Ever since 宝贝口水妹 was born, I’ve already made up my mind that she would study at my alma mater. I’ve imagined that she would don the white-shirt-blue-pinafore uniform in her china doll hairstyle like how I wore mine for the 10 years I was there.
I brought her to the school during the school celebration and showed her around, pointing out my favourite spots, telling her that would be where she would spend 6 happy years of her life, or maybe more.
Yet, on the registration day, I made the decision not to register her there. Everyone (except for a handful), even myself, thought I was mad. To give up a place at such a “branded” school. I made the decision to enroll her in a co-ed school, which was nearer to my home, and one that would enable her younger brother to get in with ease.
It was painful.

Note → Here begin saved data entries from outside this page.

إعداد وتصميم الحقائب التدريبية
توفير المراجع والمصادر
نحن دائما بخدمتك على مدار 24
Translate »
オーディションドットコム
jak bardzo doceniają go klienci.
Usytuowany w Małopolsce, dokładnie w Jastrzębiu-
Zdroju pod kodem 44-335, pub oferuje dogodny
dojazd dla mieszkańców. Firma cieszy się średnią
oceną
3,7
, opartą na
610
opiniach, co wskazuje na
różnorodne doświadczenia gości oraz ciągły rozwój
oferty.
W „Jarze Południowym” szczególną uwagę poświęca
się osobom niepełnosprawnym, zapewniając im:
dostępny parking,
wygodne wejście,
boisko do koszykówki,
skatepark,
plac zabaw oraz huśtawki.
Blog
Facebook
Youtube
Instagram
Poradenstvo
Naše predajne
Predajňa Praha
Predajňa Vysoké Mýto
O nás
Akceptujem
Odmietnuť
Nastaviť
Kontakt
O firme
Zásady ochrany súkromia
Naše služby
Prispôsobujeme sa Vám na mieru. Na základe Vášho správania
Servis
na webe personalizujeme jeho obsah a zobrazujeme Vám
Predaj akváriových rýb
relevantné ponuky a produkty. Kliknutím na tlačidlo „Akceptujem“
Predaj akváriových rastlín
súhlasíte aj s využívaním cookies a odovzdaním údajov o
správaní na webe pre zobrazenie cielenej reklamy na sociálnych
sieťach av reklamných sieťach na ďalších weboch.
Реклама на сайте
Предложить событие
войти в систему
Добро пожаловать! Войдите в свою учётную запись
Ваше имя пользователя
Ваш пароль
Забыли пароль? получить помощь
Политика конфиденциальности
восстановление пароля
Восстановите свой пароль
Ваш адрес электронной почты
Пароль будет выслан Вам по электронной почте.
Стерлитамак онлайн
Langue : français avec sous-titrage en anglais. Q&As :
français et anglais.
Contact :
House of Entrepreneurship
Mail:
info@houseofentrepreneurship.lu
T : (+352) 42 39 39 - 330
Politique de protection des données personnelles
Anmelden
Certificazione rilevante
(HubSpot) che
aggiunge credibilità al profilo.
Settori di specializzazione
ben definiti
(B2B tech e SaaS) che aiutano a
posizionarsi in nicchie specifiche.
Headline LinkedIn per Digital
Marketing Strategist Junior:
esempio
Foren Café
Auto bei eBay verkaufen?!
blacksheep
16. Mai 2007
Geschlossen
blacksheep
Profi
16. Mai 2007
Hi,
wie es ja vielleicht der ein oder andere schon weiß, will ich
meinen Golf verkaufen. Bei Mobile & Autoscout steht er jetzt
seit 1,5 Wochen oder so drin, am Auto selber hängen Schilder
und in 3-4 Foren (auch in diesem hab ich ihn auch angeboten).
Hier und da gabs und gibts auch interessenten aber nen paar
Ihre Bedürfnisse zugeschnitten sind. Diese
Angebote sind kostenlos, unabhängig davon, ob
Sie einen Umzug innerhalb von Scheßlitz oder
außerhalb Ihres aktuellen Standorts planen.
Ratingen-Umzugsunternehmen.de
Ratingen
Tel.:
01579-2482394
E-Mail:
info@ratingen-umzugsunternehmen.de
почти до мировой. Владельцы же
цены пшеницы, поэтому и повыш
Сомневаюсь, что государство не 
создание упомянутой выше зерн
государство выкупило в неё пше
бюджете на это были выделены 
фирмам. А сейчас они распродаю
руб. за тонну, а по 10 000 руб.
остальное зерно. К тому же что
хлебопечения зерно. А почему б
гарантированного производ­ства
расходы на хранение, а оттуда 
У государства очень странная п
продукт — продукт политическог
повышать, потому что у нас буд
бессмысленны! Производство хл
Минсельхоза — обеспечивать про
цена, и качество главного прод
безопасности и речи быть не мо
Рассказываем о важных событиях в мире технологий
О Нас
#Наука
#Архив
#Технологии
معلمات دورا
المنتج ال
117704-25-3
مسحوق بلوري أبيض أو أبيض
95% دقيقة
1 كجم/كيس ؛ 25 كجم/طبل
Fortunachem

It felt like the end. It felt like turning down the boy whom I liked lots lots, but knew that he simply wasn’t right for me.
It wasn’t the pain of giving up a branded school, like what everyone said. To me, it has never been so. It wasn’t a branded school, it was simply MY school. It was more of giving up a dream that I’ve always had. To see a mini me, running happily around in school in her white and blue.
Maybe it’s because I wanted to relive the most carefree years of my life through her, in the same school. The life I had, when things were still white and black, good and bad, when the biggest problem was someone “not friending” you.
So now the curtain has fallen. Lucy can never go back to Narnia because she’s grown up. I’ve never thought that I would be overwhelmed with emotions. But I am. What a dork!